Sure, craft and care ooze from the pores of such productions. But filmmakers often handle these timeless stories like they're fragile antiques, at risk of breaking if too much intensity is applied. Viewers can't be blamed for approaching them like medicine rather than enjoying them as vibrant, living works of art.
For his new adaptation of Leo Tolstoy's Anna Karenina, director Joe Wright gambles big-time. The basic story is familiar to generations of college comp-lit students. Anna (Keira Knightley), the wife of a government minister (Jude Law) in 1874 Russia, begins a passionate affair with a soldier (Aaron Taylor-Johnson), which threatens to destroy her standing in society. Meanwhile, the simple landowner and farmer Konstantin Levin (Domhnall Gleeson) attempts to woo his heart's desire, Kitty (Alicia Vikander).

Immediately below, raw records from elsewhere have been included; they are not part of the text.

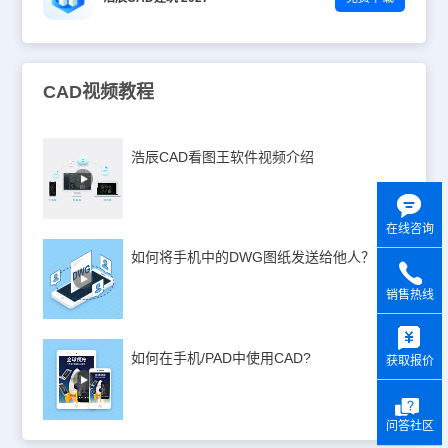
CAD视频教程
浩辰CAD看图王软件视频介绍
在线咨询
如何将手机中的DWG图纸发送给他人？
销售热线
y
如何在手机/PAD中使用CAD?
获取报价
问答社区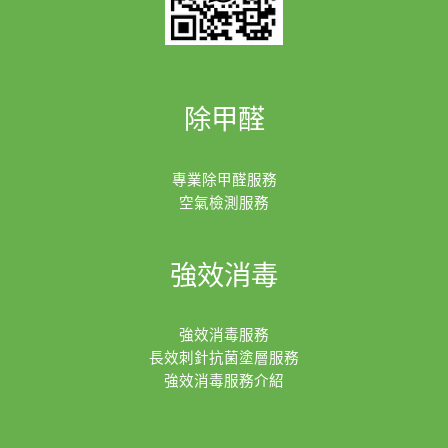
除甲醛
專業除甲醛服務
空氣檢測服務
強效消毒
強效消毒服務
長效刺針抗菌塗層服務
強效消毒服務介紹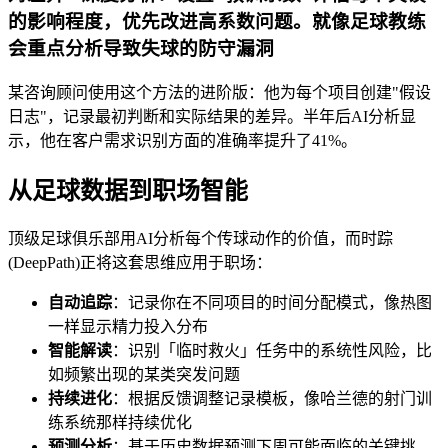
的影响程度，优先改进高系数问题。就像足球教练
会重点分析导致失球的防守漏洞
某咨询顾问使用这个方法的进阶版：他为每个项目创建"假设
日志"，记录最初判断和实际结果的差异。半年后AI分析显
示，他在客户需求识别方面的准确率提升了41%。
从足球数据到职场智能
顶级足球俱乐部用AI分析每个传球动作的价值，而时踪
(DeepPath)正将这套思维应用于职场：
自动追踪
：记录你在不同项目的时间分配模式，像热图
一样显示精力投入分布
智能解读
：识别「临时救火」任务中的系统性风险，比
如频繁出现的某类突发问题
持续进化
：根据反馈调整记录模板，像哈兰德的射门训
练系统那样持续优化
预测分析
：基于历史数据预测下周可能面临的关键挑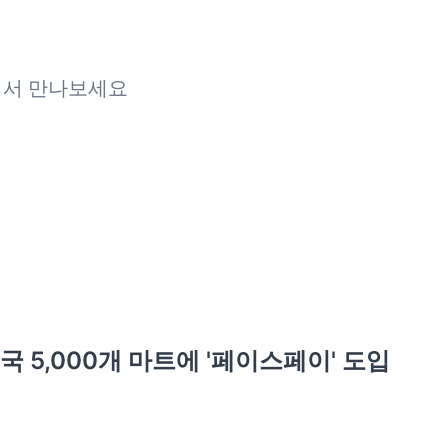
에서 만나보세요
국 5,000개 마트에 '페이스페이' 도입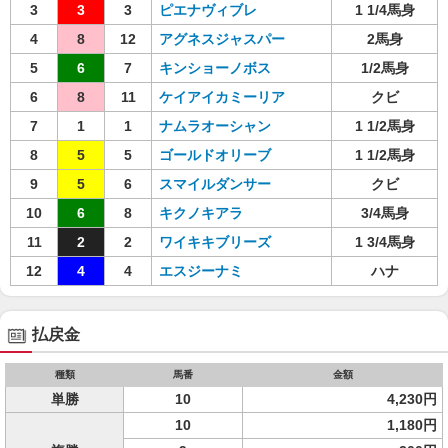
3
3
3
ピエナヴィブレ
1 1/4馬身
4
8
12
アグネスジャスパー
2馬身
5
6
7
キンショーノボス
1/2馬身
6
8
11
ケイアイカミーリア
クビ
7
1
1
ナムラオーシャン
1 1/2馬身
8
5
5
ゴールドオリーブ
1 1/2馬身
9
5
6
スマイルダンサー
クビ
10
6
8
キクノキアラ
3/4馬身
11
2
2
ワイキキブリーズ
1 3/4馬身
12
4
4
エスジーナミ
ハナ
払戻金
種類
馬番
金額
単勝
10
4,230円
10
1,180円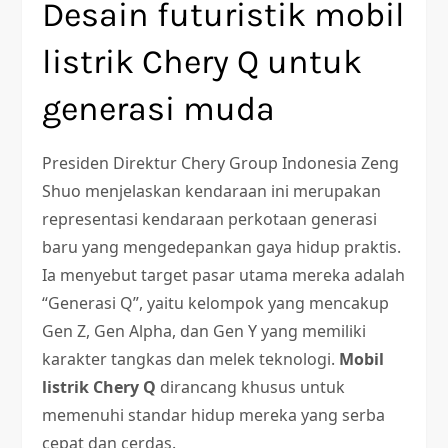
Desain futuristik mobil
listrik Chery Q untuk
generasi muda
Presiden Direktur Chery Group Indonesia Zeng
Shuo menjelaskan kendaraan ini merupakan
representasi kendaraan perkotaan generasi
baru yang mengedepankan gaya hidup praktis.
Ia menyebut target pasar utama mereka adalah
“Generasi Q”, yaitu kelompok yang mencakup
Gen Z, Gen Alpha, dan Gen Y yang memiliki
karakter tangkas dan melek teknologi.
Mobil
listrik Chery Q
dirancang khusus untuk
memenuhi standar hidup mereka yang serba
cepat dan cerdas.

The raw material of Tolstoy's text is all there in Tom Stoppard's screenplay; it's how Wright envisions it that makes this film so compelling. Much of the story is presented like a theatrical production, complete with painted backdrops, dramatic lighting cues and sequences in which the characters view events as though they themselves are spectators at a play. Wright also shows us the crew at work, whether operating machinery in the rafters or setting up props.
Wright's conceit could feel contrived, but it almost never does. The interplay between obvious artifice and the story's drama gives the film a jolt of new energy, reminding us that the power in Tolstoy's narrative isn't found in period costumes and exotic locations. But this take on Anna Karenina isn't just an abstract exercise in literary analysis. There's an absolutely lovely scene in which Levin meets with Kitty over a word-guessing game. Both timid souls try to reveal their feelings while fearing what the other might feel, making this simple attempt at courtship unfold with raw emotion. It illustrates Tolstoy's notion that the heart that "wants what it wants" should face consequences that honorable love does not.

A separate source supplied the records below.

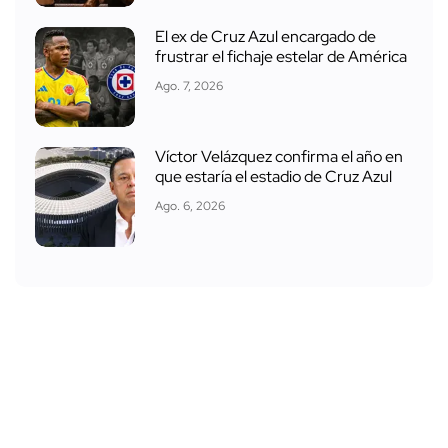
El ex de Cruz Azul encargado de
frustrar el fichaje estelar de América
Ago. 7, 2026
Víctor Velázquez confirma el año en
que estaría el estadio de Cruz Azul
Ago. 6, 2026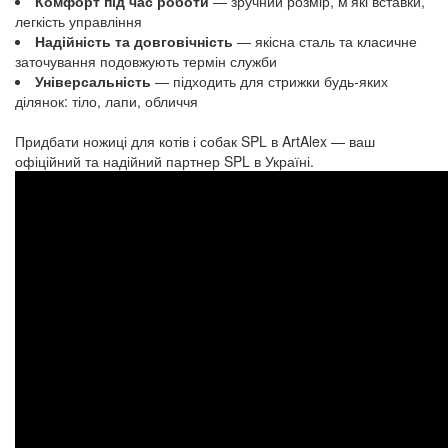
Комфорт під час роботи
— зручний розмір, м’які вставки,
легкість управління
Надійність та довговічність
— якісна сталь та класичне
заточування подовжують термін служби
Універсальність
— підходить для стрижки будь-яких
ділянок: тіло, лапи, обличчя
Придбати ножиці для котів і собак SPL в ArtAlex — ваш
офіційний та надійний партнер SPL в Україні.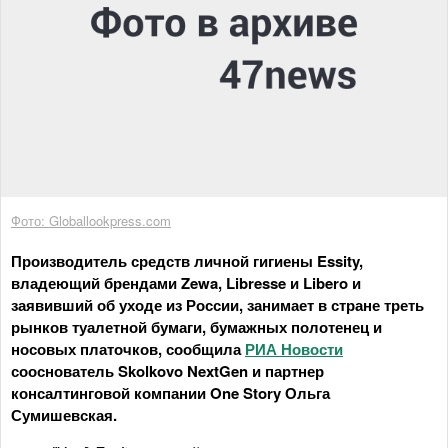
Фото: Globallookpress.com
Производитель средств личной гигиены Essity,
владеющий брендами Zewa, Libresse и Libero и
заявивший об уходе из России, занимает в стране треть
рынков туалетной бумаги, бумажных полотенец и
носовых платочков, сообщила
РИА Новости
сооснователь Skolkovo NextGen и партнер
консалтинговой компании One Story Ольга
Сумишевская.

The film downplays the heightened emotions of its central love triangle for quite some time but becomes a huge letdown when it starts to wallow in melodrama. Knightley can be an effective actress, but she doesn't know how to play Anna's tormented attempts to break from Karenin. The third act's overwrought confrontations crank up the sense of supreme emotional consequence when we should be questioning whether Anna deserves the happiness she seeks.
Though Knightley's performance is flawed, she doesn't dampen the potency of Wright's best moments: the solitary first dance between Anna and her beloved; the horse race where she exposes her feelings to the world; the stunning final shot. Overall, Anna Karenina proves how much vitality and theatricality can be found in 140-year-old books.